From the PR: “1996. Essex. Thirteen-year-old schoolgirl Carly lives in a disenfranchised town dominated by a military base, struggling to care for her baby sister while her mum sleeps off another binge. When her squaddie brother brings food and treats, and offers an exclusive invitation to army parties, things start to look a little less bleak…
2006. London. Junior TV newsroom journalist Marie has spent six months exposing a gang of sex traffickers, but everything is derailed when New Scotland Yard announces the re-opening of Operation Andromeda, the notorious investigation into allegations of sex abuse at an army base a decade earlier. As the lives of these two characters intertwine around a single, defining event, a series of utterly chilling experiences is revealed, sparking a nail-biting race to find the truth… and justice. A tense, startling and unforgettable thriller, The Source is a story about survival, about hopes and dreams, about power, abuse and resilience.”
Where to start when talking about The Source? I think it’s safe to start with just how different a novel this turned out to be compared to what I was expecting after the first chapter.
The Source gets off to one hell of a beginning with an investigative news team getting the inside line on the child sex trade (it’s not a novel for the faint at heart), a dramatic game of cat and mouse and escape that had me thinking I knew where this was going.

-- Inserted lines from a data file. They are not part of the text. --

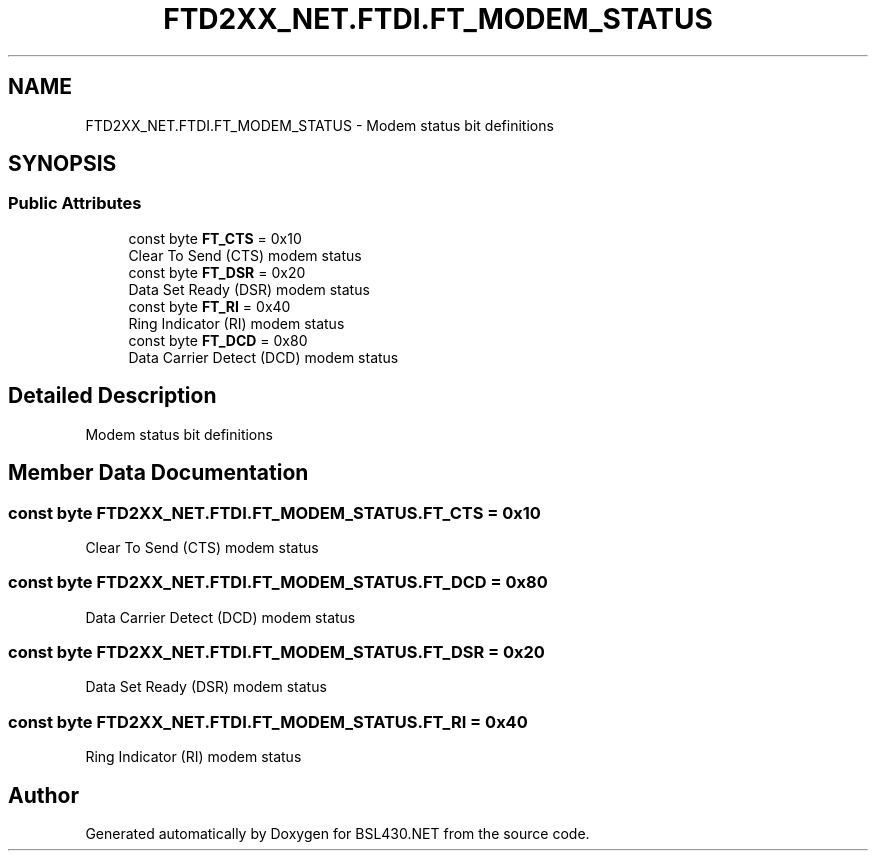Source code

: .TH "FTD2XX_NET.FTDI.FT_MODEM_STATUS" 3 "Sat Jun 22 2019" "Version 1.2.1" "BSL430.NET" \" -*- nroff -*-
.ad l
.nh
.SH NAME
FTD2XX_NET.FTDI.FT_MODEM_STATUS \- Modem status bit definitions  

.SH SYNOPSIS
.br
.PP
.SS "Public Attributes"

.in +1c
.ti -1c
.RI "const byte \fBFT_CTS\fP = 0x10"
.br
.RI "Clear To Send (CTS) modem status "
.ti -1c
.RI "const byte \fBFT_DSR\fP = 0x20"
.br
.RI "Data Set Ready (DSR) modem status "
.ti -1c
.RI "const byte \fBFT_RI\fP = 0x40"
.br
.RI "Ring Indicator (RI) modem status "
.ti -1c
.RI "const byte \fBFT_DCD\fP = 0x80"
.br
.RI "Data Carrier Detect (DCD) modem status "
.in -1c
.SH "Detailed Description"
.PP 
Modem status bit definitions 


.SH "Member Data Documentation"
.PP 
.SS "const byte FTD2XX_NET\&.FTDI\&.FT_MODEM_STATUS\&.FT_CTS = 0x10"

.PP
Clear To Send (CTS) modem status 
.SS "const byte FTD2XX_NET\&.FTDI\&.FT_MODEM_STATUS\&.FT_DCD = 0x80"

.PP
Data Carrier Detect (DCD) modem status 
.SS "const byte FTD2XX_NET\&.FTDI\&.FT_MODEM_STATUS\&.FT_DSR = 0x20"

.PP
Data Set Ready (DSR) modem status 
.SS "const byte FTD2XX_NET\&.FTDI\&.FT_MODEM_STATUS\&.FT_RI = 0x40"

.PP
Ring Indicator (RI) modem status 

.SH "Author"
.PP 
Generated automatically by Doxygen for BSL430\&.NET from the source code\&.
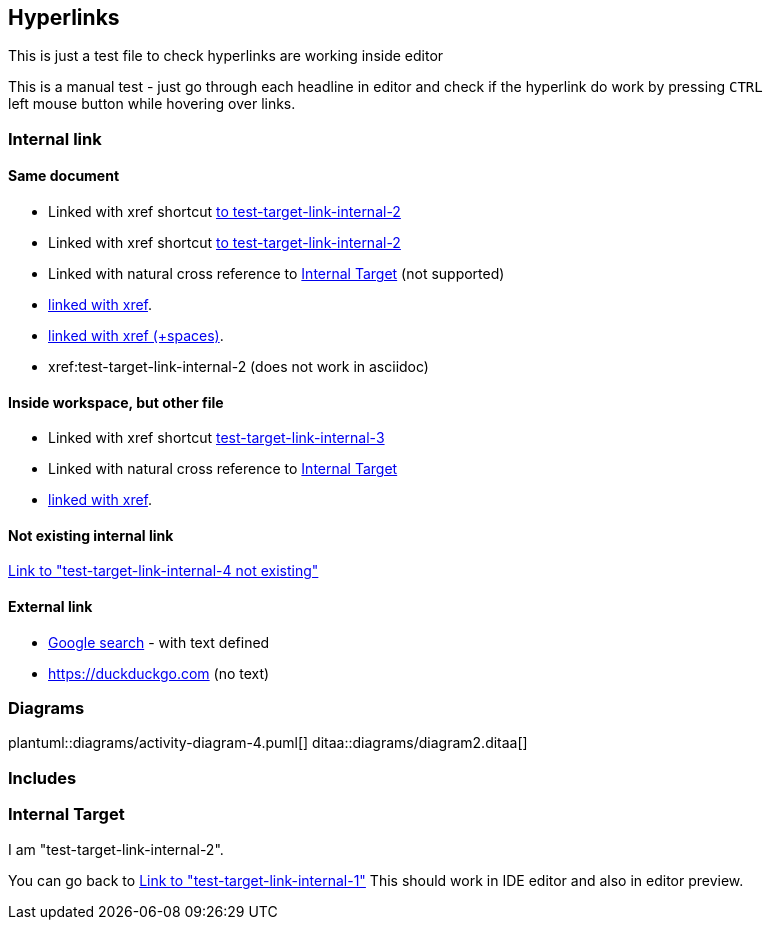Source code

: == Hyperlinks
This is just a test file to check
hyperlinks are working inside editor

This is a manual test - just go through 
each headline in editor and check if the
hyperlink do work by pressing `CTRL` + 
left mouse button while hovering over links.

=== Internal link

==== Same document
[[test-target-link-internal-1]]
- Linked with xref shortcut <<test-target-link-internal-2,to test-target-link-internal-2>> 
- Linked with xref shortcut <<test-target-link-internal-2,  to test-target-link-internal-2  >> 

- Linked with natural cross reference to  <<Internal Target>> (not supported)

- xref:test-target-link-internal-2[linked with xref].
- xref:test-target-link-internal-2 [linked with xref (+spaces)].
- xref:test-target-link-internal-2 (does not work in asciidoc)

==== Inside workspace, but other file
- Linked with xref shortcut <<test-target-link-internal-3,test-target-link-internal-3>> 

- Linked with natural cross reference to  <<Internal Target>>

- xref:test-target-link-internal-2[linked with xref].

==== Not existing internal link
<<test-target-link-internal-4 not existing,Link to "test-target-link-internal-4 not existing">>



==== External link
- https://google.de[Google search] - with text defined

- https://duckduckgo.com (no text)

=== Diagrams
plantuml::diagrams/activity-diagram-4.puml[]
ditaa::diagrams/diagram2.ditaa[]

=== Includes




















































=== Internal Target
[[test-target-link-internal-2]]
I am "test-target-link-internal-2".

You can go back to <<test-target-link-internal-1,Link to "test-target-link-internal-1">>
This should work in IDE editor and also in editor preview.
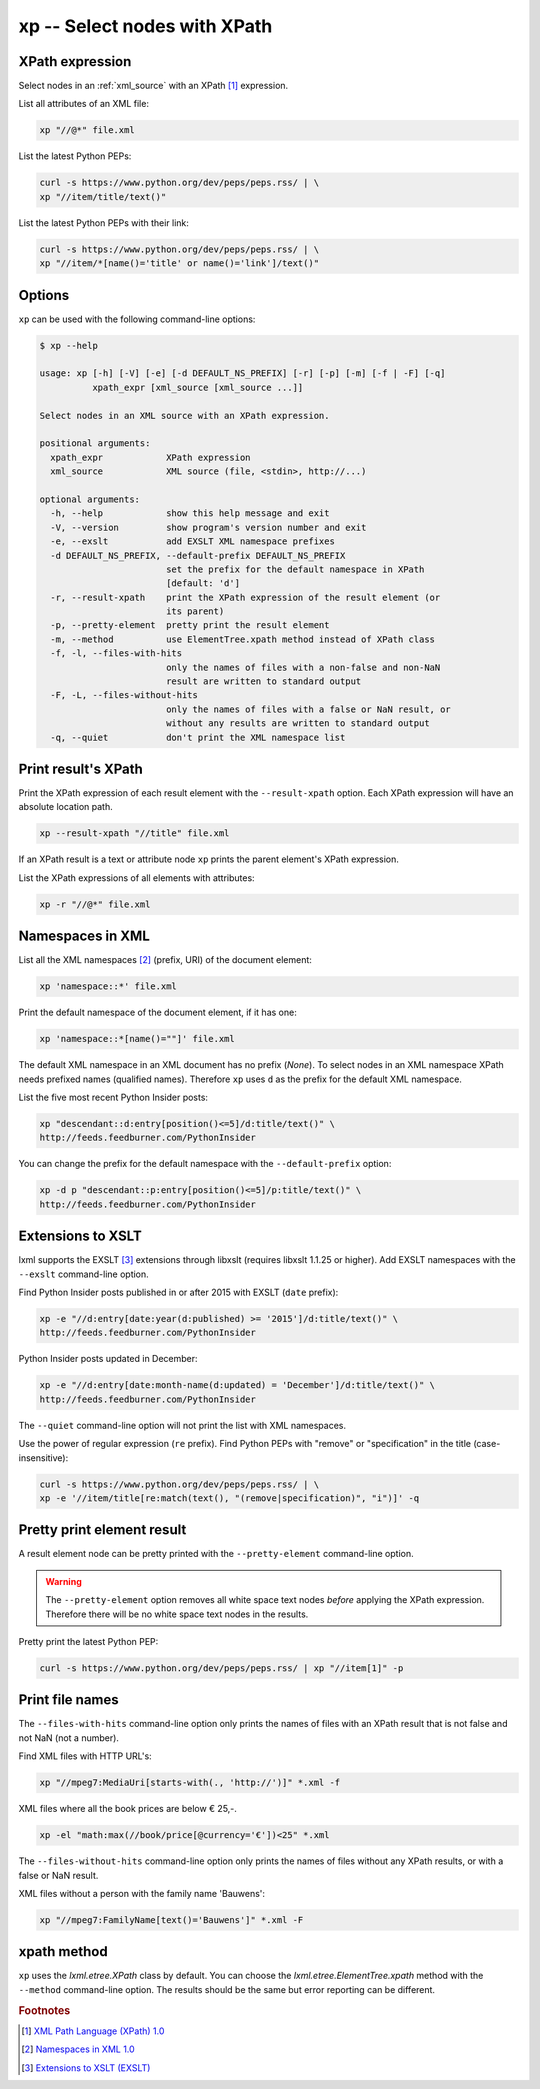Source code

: .. index::
   single: xp script
   single: scripts; xp
   single: XPath

xp -- Select nodes with XPath
=============================

.. index::
   single: XPath expression

XPath expression
----------------
Select nodes in an :ref:`xml_source` with an XPath [#]_ expression.

List all attributes of an XML file:

.. code-block:: bash

   xp "//@*" file.xml

List the latest Python PEPs:

.. code-block:: bash

   curl -s https://www.python.org/dev/peps/peps.rss/ | \
   xp "//item/title/text()"

List the latest Python PEPs with their link:

.. code-block:: bash

   curl -s https://www.python.org/dev/peps/peps.rss/ | \
   xp "//item/*[name()='title' or name()='link']/text()"

Options
-------
``xp`` can be used with the following command-line options:

.. code-block:: console

   $ xp --help

   usage: xp [-h] [-V] [-e] [-d DEFAULT_NS_PREFIX] [-r] [-p] [-m] [-f | -F] [-q]
             xpath_expr [xml_source [xml_source ...]]

   Select nodes in an XML source with an XPath expression.

   positional arguments:
     xpath_expr            XPath expression
     xml_source            XML source (file, <stdin>, http://...)

   optional arguments:
     -h, --help            show this help message and exit
     -V, --version         show program's version number and exit
     -e, --exslt           add EXSLT XML namespace prefixes
     -d DEFAULT_NS_PREFIX, --default-prefix DEFAULT_NS_PREFIX
                           set the prefix for the default namespace in XPath
                           [default: 'd']
     -r, --result-xpath    print the XPath expression of the result element (or
                           its parent)
     -p, --pretty-element  pretty print the result element
     -m, --method          use ElementTree.xpath method instead of XPath class
     -f, -l, --files-with-hits
                           only the names of files with a non-false and non-NaN
                           result are written to standard output
     -F, -L, --files-without-hits
                           only the names of files with a false or NaN result, or
                           without any results are written to standard output
     -q, --quiet           don't print the XML namespace list


.. index::
   single: xp script; result XPath

Print result's XPath
--------------------
.. program:: xp
.. option:: -r, --result-xpath

Print the XPath expression of each result element with the ``--result-xpath`` option.
Each XPath expression will have an absolute location path.

.. code-block:: bash

   xp --result-xpath "//title" file.xml

If an XPath result is a text or attribute node ``xp`` prints the parent element's
XPath expression.

List the XPath expressions of all elements with attributes:

.. code-block:: bash

   xp -r "//@*" file.xml


.. index::
   single: xp script; namespaces
   single: XML Namespaces
   single: Namespaces

Namespaces in XML
-----------------
List all the XML namespaces [#]_ (prefix, URI) of the document element:

.. code-block:: bash

   xp 'namespace::*' file.xml

Print the default namespace of the document element, if it has one:

.. code-block:: bash

   xp 'namespace::*[name()=""]' file.xml

The default XML namespace in an XML document has no prefix (*None*).
To select nodes in an XML namespace XPath needs prefixed names (qualified names).
Therefore ``xp`` uses ``d`` as the prefix for the default XML namespace.

List the five most recent Python Insider posts:

.. code-block:: bash

   xp "descendant::d:entry[position()<=5]/d:title/text()" \
   http://feeds.feedburner.com/PythonInsider

.. program:: xp
.. option:: -d <prefix>, --default-prefix <prefix>

You can change the prefix for the default namespace with the ``--default-prefix`` option:

.. code-block:: bash

   xp -d p "descendant::p:entry[position()<=5]/p:title/text()" \
   http://feeds.feedburner.com/PythonInsider


.. index::
   single: xp script; EXSLT
   single: EXSLT
   single: Extensions to XSLT

Extensions to XSLT
------------------
.. program:: xp
.. option:: -e, --exslt

lxml supports the EXSLT [#]_ extensions through libxslt (requires libxslt 1.1.25 or higher). Add EXSLT namespaces with the ``--exslt`` command-line option.

Find Python Insider posts published in or after 2015 with EXSLT (``date`` prefix):

.. code-block:: bash

   xp -e "//d:entry[date:year(d:published) >= '2015']/d:title/text()" \
   http://feeds.feedburner.com/PythonInsider

Python Insider posts updated in December:

.. code-block:: bash

   xp -e "//d:entry[date:month-name(d:updated) = 'December']/d:title/text()" \
   http://feeds.feedburner.com/PythonInsider

.. index::
   single: xp script; quiet

.. program:: xp
.. option:: -q, --quiet

The ``--quiet`` command-line option will not print the list with XML namespaces.

Use the power of regular expression (``re`` prefix).
Find Python PEPs with "remove" or "specification" in the title (case-insensitive):

.. code-block:: bash

   curl -s https://www.python.org/dev/peps/peps.rss/ | \
   xp -e '//item/title[re:match(text(), "(remove|specification)", "i")]' -q


.. index::
   single: xp script; pretty print

Pretty print element result
---------------------------
.. program:: xp
.. option:: -p, --pretty-element

A result element node can be pretty printed with the ``--pretty-element`` command-line option.

.. warning:: The ``--pretty-element`` option removes all white space text nodes
   *before* applying the XPath expression. Therefore there will be no white space
   text nodes in the results.

Pretty print the latest Python PEP:

.. code-block:: bash

   curl -s https://www.python.org/dev/peps/peps.rss/ | xp "//item[1]" -p


.. index::
   single: xp script; file names

Print file names
----------------
.. program:: xp
.. option:: -f, -l, --files-with-hits

The ``--files-with-hits`` command-line option only prints the names
of files with an XPath result that is not false and not NaN (not a number).

Find XML files with HTTP URL's:

.. code-block:: bash

   xp "//mpeg7:MediaUri[starts-with(., 'http://')]" *.xml -f

XML files where all the book prices are below € 25,-.

.. code-block:: bash

   xp -el "math:max(//book/price[@currency='€'])<25" *.xml

.. program:: xp
.. option:: -F, -L, --files-without-hits

The ``--files-without-hits`` command-line option only prints the names
of files without any XPath results, or with a false or NaN result.

XML files without a person with the family name 'Bauwens':

.. code-block:: bash

   xp "//mpeg7:FamilyName[text()='Bauwens']" *.xml -F

xpath method
------------
.. program:: xp
.. option:: -m, --method

``xp`` uses the `lxml.etree.XPath` class by default. You can choose the
`lxml.etree.ElementTree.xpath` method with the ``--method`` command-line option.
The results should be the same but error reporting can be different.


.. rubric:: Footnotes

.. [#] `XML Path Language (XPath) 1.0 <https://www.w3.org/TR/xpath>`_
.. [#] `Namespaces in XML 1.0 <https://www.w3.org/TR/xml-names/>`_
.. [#] `Extensions to XSLT (EXSLT) <http://exslt.org/>`_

And then it changed tact and, I’ll be honest I was starting to wonder where the novel was going to take us but then… then there’s a precise moment – and I don’t want to give away what that is for risk of spoiling the story – at which the penny drops on where the Carly story line is going which just so happens to coincide with the tempo in the Marie narrative switching up a gear, and then this book doesn’t let go. It’s a massively compelling read and it really is a case of not wanting to miss a moment and see how the two narratives collide.
Sarah Sultoon has written an intricately plotted and unflinching novel that manages the not so mean feat of tackling hugely sensitive and shocking subject matter (grooming, abuse of power and neglect) and still delivering a novel that’s addictive and full of heart. A bloody fine read.
You know this is fiction and yet you also know that there are far too many instances in which it mirrors events that happened and the author is able to carefully portray these without going to far, expertly walking that thin line of leading us to it without actually showing us the events – skilfully pulling emotions from the reader without exploitation. it makes it unbelievably affecting and powerful.
The characters are what will make or break a story that tackles such a barrel of gunpowder like subject and with The Source Sarah Sultoon has given us a great set of characters – each with their own set of revelations and watching as they navigate the perilous turns of The Source is what makes it so compelling as it throws them and the reader through the emotional wringer. And it is a real gamut run of emotions, from frustrated anger to gut-punch ‘oh no’ moments, set against a plot line that’s equally edge of seat reading.
A stunning debut that pulls no punches and succeeds on my levels, The Source is a great read. My thanks to Karen at Orenda for my copy of The Source and to Anne Cater for inviting me to take part in this blog tour.